**YOUR ASSIGNMENT**
Reproduce, exactly and in full, only the lines below from the one containing "none; stroke-linecap: round;" through the one containing "M178,416L200,418L196,476H187V485L173,484Z".
-=-=-=-=-
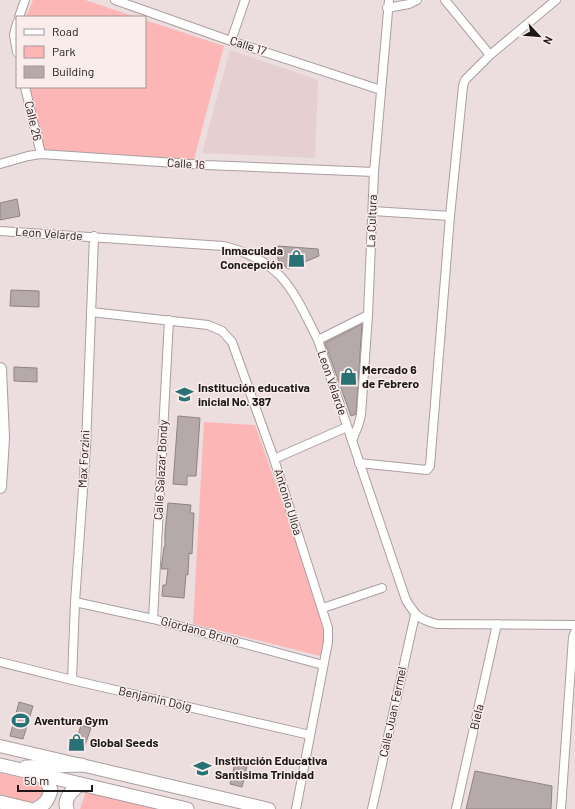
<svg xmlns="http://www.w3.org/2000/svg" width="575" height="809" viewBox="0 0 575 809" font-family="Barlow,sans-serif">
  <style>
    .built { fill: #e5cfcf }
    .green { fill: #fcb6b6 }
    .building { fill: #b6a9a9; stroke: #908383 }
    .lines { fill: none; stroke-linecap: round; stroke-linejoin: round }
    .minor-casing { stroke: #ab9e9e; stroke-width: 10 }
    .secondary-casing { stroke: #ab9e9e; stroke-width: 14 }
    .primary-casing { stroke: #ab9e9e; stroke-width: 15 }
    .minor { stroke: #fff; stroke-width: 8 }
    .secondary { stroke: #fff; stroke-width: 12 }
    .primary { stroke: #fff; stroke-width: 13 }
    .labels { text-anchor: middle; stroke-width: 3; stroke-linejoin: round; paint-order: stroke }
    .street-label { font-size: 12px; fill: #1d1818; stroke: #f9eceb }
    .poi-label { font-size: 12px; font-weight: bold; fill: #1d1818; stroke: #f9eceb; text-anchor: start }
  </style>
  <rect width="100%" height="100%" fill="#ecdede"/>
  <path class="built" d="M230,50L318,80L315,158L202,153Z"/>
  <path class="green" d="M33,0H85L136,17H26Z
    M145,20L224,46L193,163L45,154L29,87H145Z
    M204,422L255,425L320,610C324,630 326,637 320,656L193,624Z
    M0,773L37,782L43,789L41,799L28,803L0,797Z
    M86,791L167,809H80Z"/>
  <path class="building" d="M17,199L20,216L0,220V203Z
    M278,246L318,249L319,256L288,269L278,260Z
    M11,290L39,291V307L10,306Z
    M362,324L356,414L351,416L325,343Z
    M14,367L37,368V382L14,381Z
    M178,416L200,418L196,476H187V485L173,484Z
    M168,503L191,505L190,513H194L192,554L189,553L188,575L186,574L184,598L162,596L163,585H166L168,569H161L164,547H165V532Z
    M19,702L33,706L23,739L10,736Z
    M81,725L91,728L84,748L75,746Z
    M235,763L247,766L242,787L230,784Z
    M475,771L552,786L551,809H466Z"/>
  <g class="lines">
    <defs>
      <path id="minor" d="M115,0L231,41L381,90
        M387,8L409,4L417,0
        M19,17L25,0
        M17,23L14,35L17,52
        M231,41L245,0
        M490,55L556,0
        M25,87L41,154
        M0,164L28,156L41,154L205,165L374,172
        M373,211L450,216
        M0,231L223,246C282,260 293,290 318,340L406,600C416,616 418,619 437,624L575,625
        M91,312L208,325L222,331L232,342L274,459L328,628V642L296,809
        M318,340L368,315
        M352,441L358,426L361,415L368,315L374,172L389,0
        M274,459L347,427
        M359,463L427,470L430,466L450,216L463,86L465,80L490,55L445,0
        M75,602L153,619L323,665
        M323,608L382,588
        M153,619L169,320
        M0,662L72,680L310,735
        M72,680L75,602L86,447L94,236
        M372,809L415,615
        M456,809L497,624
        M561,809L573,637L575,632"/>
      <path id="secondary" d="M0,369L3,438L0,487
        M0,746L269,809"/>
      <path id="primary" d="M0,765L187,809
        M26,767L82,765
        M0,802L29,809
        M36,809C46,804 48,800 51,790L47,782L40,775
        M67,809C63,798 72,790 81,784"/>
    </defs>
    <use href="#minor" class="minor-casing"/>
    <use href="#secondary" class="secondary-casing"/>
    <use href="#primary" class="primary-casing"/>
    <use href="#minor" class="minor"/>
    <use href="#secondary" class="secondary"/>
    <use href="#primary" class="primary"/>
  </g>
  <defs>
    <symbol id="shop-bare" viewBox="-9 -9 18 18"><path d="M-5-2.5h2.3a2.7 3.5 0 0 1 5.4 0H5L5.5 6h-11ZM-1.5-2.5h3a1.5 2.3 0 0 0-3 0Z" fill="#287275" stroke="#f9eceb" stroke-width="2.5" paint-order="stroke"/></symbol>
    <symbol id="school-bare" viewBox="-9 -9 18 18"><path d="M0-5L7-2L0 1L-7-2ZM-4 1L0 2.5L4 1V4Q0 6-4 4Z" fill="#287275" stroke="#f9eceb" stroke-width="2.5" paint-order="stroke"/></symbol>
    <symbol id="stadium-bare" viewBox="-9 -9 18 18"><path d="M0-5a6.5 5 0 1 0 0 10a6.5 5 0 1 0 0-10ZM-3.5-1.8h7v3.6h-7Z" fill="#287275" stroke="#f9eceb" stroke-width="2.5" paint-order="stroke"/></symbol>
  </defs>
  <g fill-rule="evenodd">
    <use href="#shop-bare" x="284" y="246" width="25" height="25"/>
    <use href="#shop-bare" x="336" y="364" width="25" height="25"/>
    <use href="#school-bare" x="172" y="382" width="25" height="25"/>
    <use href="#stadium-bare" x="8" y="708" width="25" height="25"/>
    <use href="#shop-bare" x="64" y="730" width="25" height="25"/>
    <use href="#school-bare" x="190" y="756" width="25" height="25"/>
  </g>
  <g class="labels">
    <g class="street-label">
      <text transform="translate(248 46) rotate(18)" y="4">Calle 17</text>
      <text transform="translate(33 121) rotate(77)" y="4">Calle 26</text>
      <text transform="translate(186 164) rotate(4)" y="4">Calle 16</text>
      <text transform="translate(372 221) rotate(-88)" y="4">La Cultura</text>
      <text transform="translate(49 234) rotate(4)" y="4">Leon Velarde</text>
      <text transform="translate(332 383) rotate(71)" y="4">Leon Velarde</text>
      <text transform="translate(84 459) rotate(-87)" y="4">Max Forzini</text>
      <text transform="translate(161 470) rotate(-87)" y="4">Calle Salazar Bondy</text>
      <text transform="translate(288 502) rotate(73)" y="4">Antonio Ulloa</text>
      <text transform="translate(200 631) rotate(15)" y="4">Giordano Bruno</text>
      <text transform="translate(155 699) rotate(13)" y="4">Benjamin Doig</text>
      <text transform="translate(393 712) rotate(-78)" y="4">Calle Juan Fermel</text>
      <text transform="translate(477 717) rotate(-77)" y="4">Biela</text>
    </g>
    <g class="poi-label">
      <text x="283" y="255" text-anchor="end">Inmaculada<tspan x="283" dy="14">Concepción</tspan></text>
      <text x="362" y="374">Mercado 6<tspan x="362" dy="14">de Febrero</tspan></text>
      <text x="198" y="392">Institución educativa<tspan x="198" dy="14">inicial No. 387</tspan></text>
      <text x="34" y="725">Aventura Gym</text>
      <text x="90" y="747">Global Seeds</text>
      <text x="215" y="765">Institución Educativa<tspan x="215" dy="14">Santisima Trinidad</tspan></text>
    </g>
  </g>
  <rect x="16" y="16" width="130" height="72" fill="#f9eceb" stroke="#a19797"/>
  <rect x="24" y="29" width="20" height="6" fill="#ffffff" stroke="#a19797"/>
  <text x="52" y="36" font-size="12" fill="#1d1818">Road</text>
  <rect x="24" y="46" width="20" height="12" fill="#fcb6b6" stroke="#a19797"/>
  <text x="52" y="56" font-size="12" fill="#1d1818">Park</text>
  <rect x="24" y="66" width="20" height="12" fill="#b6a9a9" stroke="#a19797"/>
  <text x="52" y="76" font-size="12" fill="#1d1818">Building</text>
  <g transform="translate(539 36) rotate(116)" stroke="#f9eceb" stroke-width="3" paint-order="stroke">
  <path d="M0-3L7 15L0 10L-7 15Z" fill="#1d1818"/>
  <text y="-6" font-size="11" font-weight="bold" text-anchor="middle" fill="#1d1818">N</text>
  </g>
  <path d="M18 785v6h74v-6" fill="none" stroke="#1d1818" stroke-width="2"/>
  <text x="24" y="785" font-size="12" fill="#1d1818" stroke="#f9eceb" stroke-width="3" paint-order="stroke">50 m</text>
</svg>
-=-=-=-=-
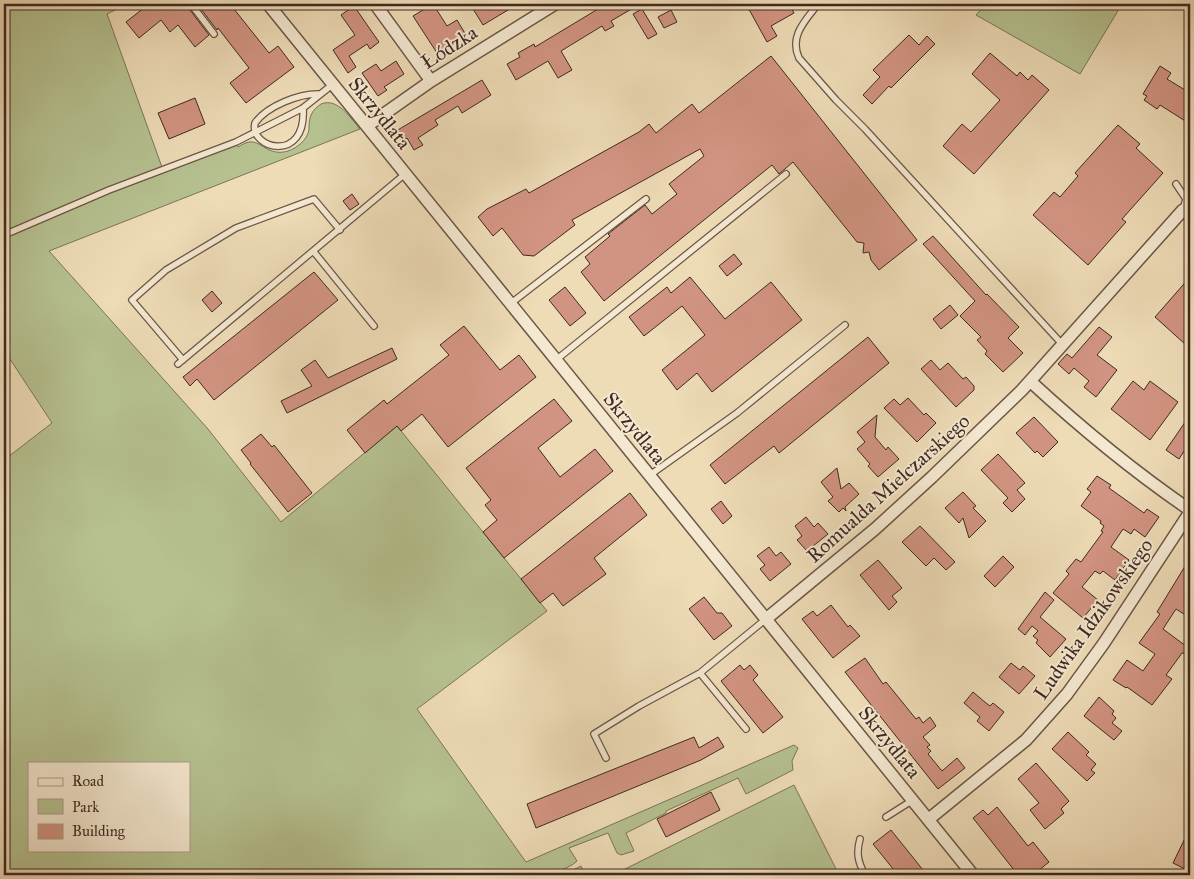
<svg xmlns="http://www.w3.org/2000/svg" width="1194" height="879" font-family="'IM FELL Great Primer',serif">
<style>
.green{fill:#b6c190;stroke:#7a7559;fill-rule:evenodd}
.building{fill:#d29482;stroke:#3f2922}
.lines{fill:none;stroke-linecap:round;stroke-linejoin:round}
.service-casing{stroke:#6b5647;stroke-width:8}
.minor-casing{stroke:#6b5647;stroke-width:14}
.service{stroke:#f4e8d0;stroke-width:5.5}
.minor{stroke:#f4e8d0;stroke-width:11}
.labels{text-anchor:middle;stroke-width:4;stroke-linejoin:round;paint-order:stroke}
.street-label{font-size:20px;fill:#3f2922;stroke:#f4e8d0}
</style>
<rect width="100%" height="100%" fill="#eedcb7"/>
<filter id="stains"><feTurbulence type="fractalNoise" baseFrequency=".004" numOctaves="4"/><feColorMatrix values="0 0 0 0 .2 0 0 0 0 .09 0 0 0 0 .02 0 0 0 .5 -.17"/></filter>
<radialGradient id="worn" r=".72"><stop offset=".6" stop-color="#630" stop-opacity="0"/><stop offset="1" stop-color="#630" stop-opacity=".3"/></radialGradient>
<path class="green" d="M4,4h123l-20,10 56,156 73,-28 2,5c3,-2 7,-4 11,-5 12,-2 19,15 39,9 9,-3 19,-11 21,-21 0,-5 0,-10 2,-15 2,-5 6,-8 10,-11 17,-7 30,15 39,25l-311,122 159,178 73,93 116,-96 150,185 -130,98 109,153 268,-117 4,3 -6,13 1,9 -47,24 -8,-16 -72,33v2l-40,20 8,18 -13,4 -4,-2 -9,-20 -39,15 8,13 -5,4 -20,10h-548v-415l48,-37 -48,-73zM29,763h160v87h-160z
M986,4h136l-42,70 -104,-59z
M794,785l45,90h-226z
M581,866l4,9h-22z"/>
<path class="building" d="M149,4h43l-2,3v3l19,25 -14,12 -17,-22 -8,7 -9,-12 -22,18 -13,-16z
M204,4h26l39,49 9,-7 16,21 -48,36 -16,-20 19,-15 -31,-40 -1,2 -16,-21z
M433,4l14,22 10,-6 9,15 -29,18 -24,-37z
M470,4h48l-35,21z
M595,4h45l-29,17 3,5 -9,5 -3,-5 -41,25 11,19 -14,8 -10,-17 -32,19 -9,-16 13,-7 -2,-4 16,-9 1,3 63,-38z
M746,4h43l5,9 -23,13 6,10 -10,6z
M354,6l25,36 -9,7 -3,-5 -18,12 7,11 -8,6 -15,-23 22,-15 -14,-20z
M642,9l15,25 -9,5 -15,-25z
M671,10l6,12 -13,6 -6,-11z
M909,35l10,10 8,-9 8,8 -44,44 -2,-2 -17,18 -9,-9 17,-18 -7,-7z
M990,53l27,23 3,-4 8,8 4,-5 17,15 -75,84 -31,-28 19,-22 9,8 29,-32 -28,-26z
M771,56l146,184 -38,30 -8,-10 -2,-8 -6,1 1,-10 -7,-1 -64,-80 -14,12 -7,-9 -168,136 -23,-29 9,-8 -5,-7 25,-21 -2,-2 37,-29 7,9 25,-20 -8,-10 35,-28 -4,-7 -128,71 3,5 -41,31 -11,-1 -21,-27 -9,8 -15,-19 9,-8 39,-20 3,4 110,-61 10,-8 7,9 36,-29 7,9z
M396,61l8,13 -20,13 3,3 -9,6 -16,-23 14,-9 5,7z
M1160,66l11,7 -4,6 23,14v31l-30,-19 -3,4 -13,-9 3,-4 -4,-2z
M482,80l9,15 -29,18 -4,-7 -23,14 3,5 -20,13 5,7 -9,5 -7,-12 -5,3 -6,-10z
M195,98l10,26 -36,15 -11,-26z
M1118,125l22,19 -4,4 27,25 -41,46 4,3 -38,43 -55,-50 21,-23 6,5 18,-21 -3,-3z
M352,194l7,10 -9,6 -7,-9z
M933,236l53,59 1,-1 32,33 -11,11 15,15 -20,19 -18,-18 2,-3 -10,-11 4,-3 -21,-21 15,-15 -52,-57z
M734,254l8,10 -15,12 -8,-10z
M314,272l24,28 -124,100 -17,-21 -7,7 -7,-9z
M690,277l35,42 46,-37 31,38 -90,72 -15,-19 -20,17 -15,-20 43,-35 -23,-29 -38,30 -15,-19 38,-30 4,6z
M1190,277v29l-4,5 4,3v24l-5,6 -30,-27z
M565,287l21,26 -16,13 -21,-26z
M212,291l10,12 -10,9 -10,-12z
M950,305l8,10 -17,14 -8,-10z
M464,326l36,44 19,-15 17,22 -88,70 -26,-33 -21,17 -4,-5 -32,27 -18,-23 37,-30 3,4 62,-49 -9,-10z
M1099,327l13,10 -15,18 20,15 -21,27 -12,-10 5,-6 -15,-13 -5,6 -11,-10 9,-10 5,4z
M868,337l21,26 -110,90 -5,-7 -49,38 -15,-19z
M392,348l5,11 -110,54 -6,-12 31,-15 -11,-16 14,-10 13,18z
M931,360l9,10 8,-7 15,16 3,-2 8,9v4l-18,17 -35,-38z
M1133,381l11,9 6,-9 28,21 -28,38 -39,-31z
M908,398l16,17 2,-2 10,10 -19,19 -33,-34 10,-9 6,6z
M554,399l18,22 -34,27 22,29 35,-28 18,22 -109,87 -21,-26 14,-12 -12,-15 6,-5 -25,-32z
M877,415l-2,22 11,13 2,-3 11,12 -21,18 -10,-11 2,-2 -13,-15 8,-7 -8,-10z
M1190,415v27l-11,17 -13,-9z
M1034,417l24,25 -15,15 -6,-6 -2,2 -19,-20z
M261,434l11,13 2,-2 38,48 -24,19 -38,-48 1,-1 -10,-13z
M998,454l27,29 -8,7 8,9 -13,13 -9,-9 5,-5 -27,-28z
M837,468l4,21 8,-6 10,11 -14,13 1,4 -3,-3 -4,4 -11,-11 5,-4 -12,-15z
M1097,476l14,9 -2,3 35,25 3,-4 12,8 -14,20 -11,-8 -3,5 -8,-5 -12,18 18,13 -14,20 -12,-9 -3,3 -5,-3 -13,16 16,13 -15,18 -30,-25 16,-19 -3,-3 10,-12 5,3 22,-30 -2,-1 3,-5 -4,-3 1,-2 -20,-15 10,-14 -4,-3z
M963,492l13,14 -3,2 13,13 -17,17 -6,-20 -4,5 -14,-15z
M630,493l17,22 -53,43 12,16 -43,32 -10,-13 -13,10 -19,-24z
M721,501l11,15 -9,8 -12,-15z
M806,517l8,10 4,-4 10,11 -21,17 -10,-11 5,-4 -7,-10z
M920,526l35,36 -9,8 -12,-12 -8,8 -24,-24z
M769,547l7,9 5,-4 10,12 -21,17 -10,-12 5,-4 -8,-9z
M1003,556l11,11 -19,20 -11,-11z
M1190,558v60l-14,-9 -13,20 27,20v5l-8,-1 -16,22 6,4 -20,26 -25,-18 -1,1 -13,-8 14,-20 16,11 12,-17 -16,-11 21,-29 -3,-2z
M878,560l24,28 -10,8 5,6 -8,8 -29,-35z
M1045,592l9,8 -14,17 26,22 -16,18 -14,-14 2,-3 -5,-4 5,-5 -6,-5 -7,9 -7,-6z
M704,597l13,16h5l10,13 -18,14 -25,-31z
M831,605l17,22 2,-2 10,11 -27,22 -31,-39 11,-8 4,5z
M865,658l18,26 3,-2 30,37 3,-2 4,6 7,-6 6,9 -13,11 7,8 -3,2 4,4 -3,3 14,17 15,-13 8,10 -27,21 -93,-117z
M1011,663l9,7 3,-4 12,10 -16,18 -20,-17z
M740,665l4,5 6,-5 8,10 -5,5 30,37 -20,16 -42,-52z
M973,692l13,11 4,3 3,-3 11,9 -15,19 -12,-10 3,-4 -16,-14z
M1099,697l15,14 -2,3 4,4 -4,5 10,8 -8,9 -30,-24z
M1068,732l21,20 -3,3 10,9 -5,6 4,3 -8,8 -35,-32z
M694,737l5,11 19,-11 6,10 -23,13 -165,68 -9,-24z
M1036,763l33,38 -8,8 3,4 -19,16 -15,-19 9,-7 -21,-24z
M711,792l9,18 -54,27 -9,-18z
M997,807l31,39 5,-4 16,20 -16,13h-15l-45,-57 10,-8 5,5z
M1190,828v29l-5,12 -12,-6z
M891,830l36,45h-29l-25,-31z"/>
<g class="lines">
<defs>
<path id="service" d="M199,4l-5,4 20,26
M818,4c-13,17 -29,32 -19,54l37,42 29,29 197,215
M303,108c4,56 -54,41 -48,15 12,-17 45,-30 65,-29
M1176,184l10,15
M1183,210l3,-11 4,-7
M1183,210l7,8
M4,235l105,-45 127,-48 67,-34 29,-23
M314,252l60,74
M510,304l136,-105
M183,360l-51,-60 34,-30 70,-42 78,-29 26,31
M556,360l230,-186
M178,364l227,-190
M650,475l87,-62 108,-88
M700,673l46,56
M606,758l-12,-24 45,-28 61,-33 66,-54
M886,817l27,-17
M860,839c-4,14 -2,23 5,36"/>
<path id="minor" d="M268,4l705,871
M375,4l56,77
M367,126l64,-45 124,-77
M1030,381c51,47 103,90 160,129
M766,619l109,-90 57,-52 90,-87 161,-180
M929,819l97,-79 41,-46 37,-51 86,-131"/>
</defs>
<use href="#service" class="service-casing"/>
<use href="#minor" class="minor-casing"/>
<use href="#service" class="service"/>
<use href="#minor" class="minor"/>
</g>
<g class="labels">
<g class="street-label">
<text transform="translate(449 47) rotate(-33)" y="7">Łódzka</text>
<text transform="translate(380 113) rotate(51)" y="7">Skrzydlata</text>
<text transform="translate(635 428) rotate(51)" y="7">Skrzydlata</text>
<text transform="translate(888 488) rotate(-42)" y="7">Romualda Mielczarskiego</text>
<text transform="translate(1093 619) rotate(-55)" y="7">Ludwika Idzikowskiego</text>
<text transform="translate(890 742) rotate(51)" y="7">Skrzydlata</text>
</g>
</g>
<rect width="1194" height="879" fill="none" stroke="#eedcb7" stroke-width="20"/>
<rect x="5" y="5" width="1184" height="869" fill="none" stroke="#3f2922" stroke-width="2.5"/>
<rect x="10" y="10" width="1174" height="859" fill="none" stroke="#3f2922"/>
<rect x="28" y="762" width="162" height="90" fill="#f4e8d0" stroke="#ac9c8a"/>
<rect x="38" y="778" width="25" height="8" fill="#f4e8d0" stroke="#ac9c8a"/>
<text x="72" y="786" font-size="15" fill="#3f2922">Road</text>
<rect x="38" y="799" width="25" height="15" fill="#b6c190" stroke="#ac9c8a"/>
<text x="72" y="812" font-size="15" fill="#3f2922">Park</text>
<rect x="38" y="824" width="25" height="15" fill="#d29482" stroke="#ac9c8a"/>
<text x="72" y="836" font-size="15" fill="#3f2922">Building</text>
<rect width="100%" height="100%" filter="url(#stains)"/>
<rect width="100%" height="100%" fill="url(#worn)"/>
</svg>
-=-=-=-=-
**RESPONSE BOX**
    .lines { fill: none; stroke-linecap: round; stroke-linejoin: round }
    .minor-casing { stroke: #ab9e9e; stroke-width: 10 }
    .secondary-casing { stroke: #ab9e9e; stroke-width: 14 }
    .primary-casing { stroke: #ab9e9e; stroke-width: 15 }
    .minor { stroke: #fff; stroke-width: 8 }
    .secondary { stroke: #fff; stroke-width: 12 }
    .primary { stroke: #fff; stroke-width: 13 }
    .labels { text-anchor: middle; stroke-width: 3; stroke-linejoin: round; paint-order: stroke }
    .street-label { font-size: 12px; fill: #1d1818; stroke: #f9eceb }
    .poi-label { font-size: 12px; font-weight: bold; fill: #1d1818; stroke: #f9eceb; text-anchor: start }
  </style>
  <rect width="100%" height="100%" fill="#ecdede"/>
  <path class="built" d="M230,50L318,80L315,158L202,153Z"/>
  <path class="green" d="M33,0H85L136,17H26Z
    M145,20L224,46L193,163L45,154L29,87H145Z
    M204,422L255,425L320,610C324,630 326,637 320,656L193,624Z
    M0,773L37,782L43,789L41,799L28,803L0,797Z
    M86,791L167,809H80Z"/>
  <path class="building" d="M17,199L20,216L0,220V203Z
    M278,246L318,249L319,256L288,269L278,260Z
    M11,290L39,291V307L10,306Z
    M362,324L356,414L351,416L325,343Z
    M14,367L37,368V382L14,381Z
    M178,416L200,418L196,476H187V485L173,484Z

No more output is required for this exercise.